Quando tais soldados são presos, é ai que a maioria deles se tornam um criminoso profissional. Ao invés de trabalho e cursos, direitos previstos na LEP, os presos tornam-se alunos e a única matéria ensinada, por outros presos, é sobre o aperfeiçoamento e profissionalismo da criminalidade. Aqui também há um ciclo até então sem fim.

Fato é que certa casta social não tem oportunidades na vida, entram no crime, são presas, cumprem a pena e são soltas. Se o mundo já era difícil antes de praticar os crimes, depois da primeira prisão as janelas de oportunidades se fecham de vez. A execração da sociedade para com alguém que já foi preso é extrema. O rótulo e o preconceito com ex-presidiários é algo abissal.
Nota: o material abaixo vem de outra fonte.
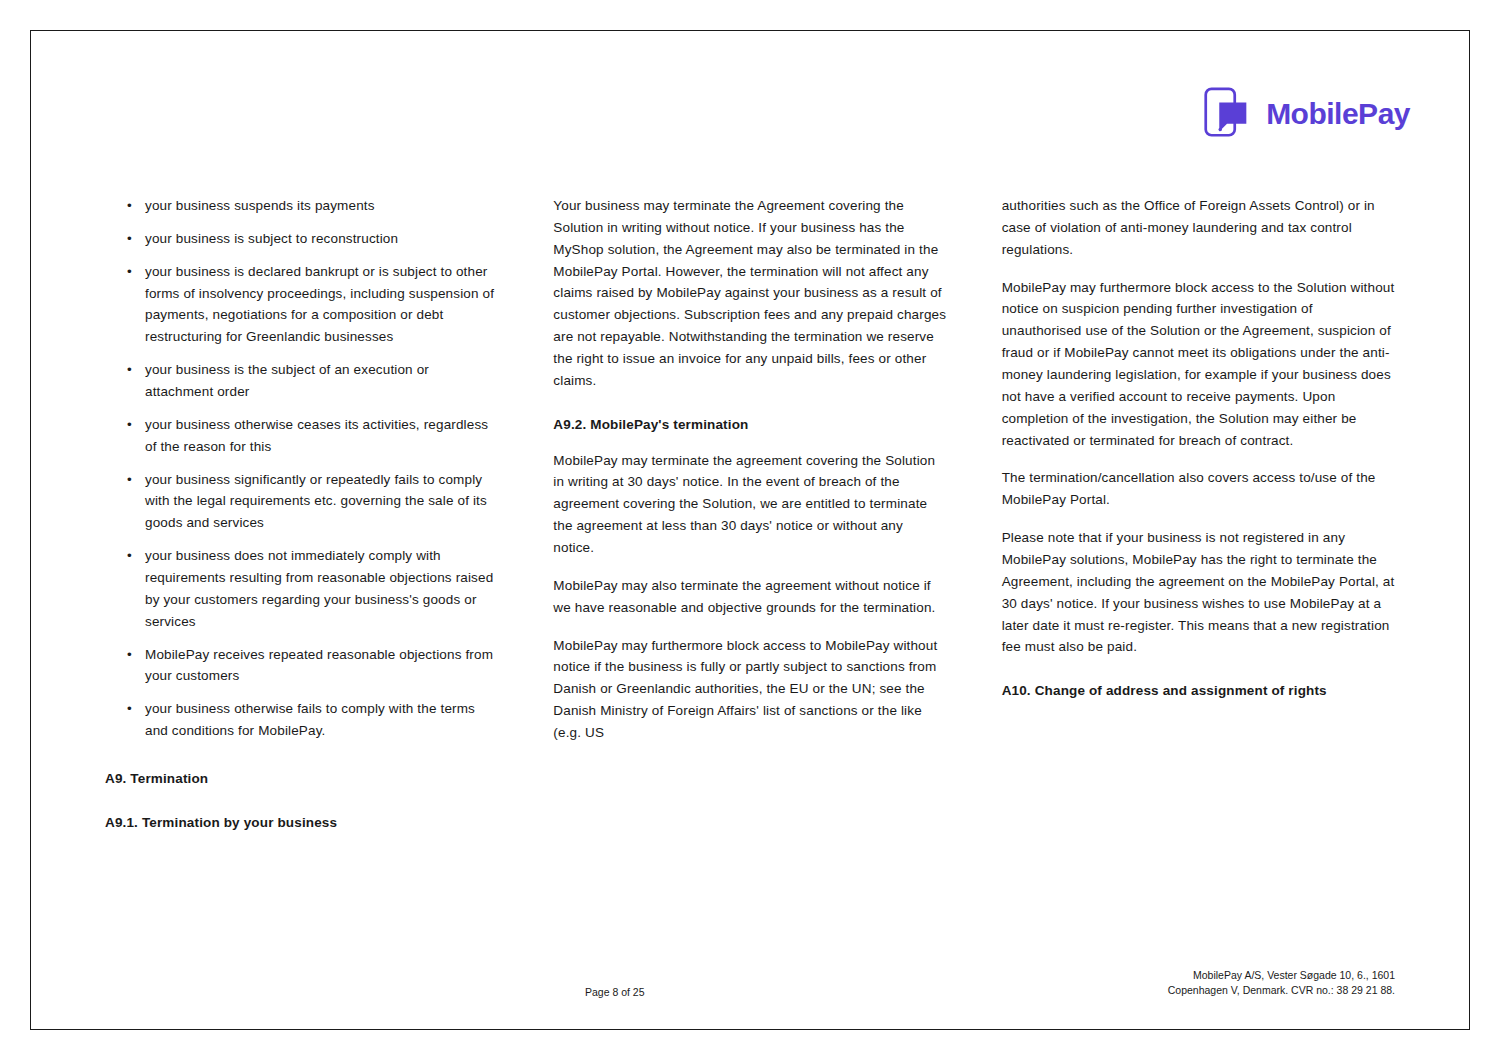MobilePay
your business suspends its payments
your business is subject to reconstruction
your business is declared bankrupt or is subject to other forms of insolvency proceedings, including suspension of payments, negotiations for a composition or debt restructuring for Greenlandic businesses
your business is the subject of an execution or attachment order
your business otherwise ceases its activities, regardless of the reason for this
your business significantly or repeatedly fails to comply with the legal requirements etc. governing the sale of its goods and services
your business does not immediately comply with requirements resulting from reasonable objections raised by your customers regarding your business's goods or services
MobilePay receives repeated reasonable objections from your customers
your business otherwise fails to comply with the terms and conditions for MobilePay.
A9. Termination
A9.1. Termination by your business
Your business may terminate the Agreement covering the Solution in writing without notice. If your business has the MyShop solution, the Agreement may also be terminated in the MobilePay Portal. However, the termination will not affect any claims raised by MobilePay against your business as a result of customer objections. Subscription fees and any prepaid charges are not repayable. Notwithstanding the termination we reserve the right to issue an invoice for any unpaid bills, fees or other claims.
A9.2. MobilePay's termination
MobilePay may terminate the agreement covering the Solution in writing at 30 days' notice. In the event of breach of the agreement covering the Solution, we are entitled to terminate the agreement at less than 30 days' notice or without any notice.
MobilePay may also terminate the agreement without notice if we have reasonable and objective grounds for the termination.
MobilePay may furthermore block access to MobilePay without notice if the business is fully or partly subject to sanctions from Danish or Greenlandic authorities, the EU or the UN; see the Danish Ministry of Foreign Affairs' list of sanctions or the like (e.g. US
authorities such as the Office of Foreign Assets Control) or in case of violation of anti-money laundering and tax control regulations.
MobilePay may furthermore block access to the Solution without notice on suspicion pending further investigation of unauthorised use of the Solution or the Agreement, suspicion of fraud or if MobilePay cannot meet its obligations under the anti-money laundering legislation, for example if your business does not have a verified account to receive payments. Upon completion of the investigation, the Solution may either be reactivated or terminated for breach of contract.
The termination/cancellation also covers access to/use of the MobilePay Portal.
Please note that if your business is not registered in any MobilePay solutions, MobilePay has the right to terminate the Agreement, including the agreement on the MobilePay Portal, at 30 days' notice. If your business wishes to use MobilePay at a later date it must re-register. This means that a new registration fee must also be paid.
A10. Change of address and assignment of rights
Page 8 of 25
MobilePay A/S, Vester Søgade 10, 6., 1601
Copenhagen V, Denmark. CVR no.: 38 29 21 88.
Eu costumo dizer que as penitenciárias funcionam até certo ponto como hospitais; as pessoas, doentes (ou em conflito com a lei penal), dirigem-se até lá para saírem curadas (ou recuperadas). Ocorre que elas saem piores do que entraram e, ainda, no mundo aqui fora, nunca serão vistas pela sociedade como uma pessoa humana, mas sim levarão consigo uma famigerada diminuição do seu ser, sendo para sempre conhecidas e estigmatizadas como “bandido”. É uma verdadeira represália social, com golpes que ferem mais que agressões físicas.

Se não há um política de inserção de pessoas que já cumpriram penas, se não há conscientização da sociedade para agasalharem e confortarem estas pessoas, dando-lhes emprego, se o governo não realiza políticas públicas voltadas a sociedade para que deem oportunidades a ex-presidiários, no intuito de recomeçarem suas vidas, só resta esperar o início de mais um ciclo: a reincidência.

Conclusão

Isto posto, pode-se concluir que apenas uma mudança estrutural na política, na economia e na própria sociedade é o único meio para haver uma efetiva mudança estrutural no sistema penitenciário do Brasil, onde pessoas, caso em algum momento infrinjam leis penas, tenham oportunidades para mudar de vida e mostrarem o seu melhor, mostrarem o seu verdadeiro valor como pessoa humana.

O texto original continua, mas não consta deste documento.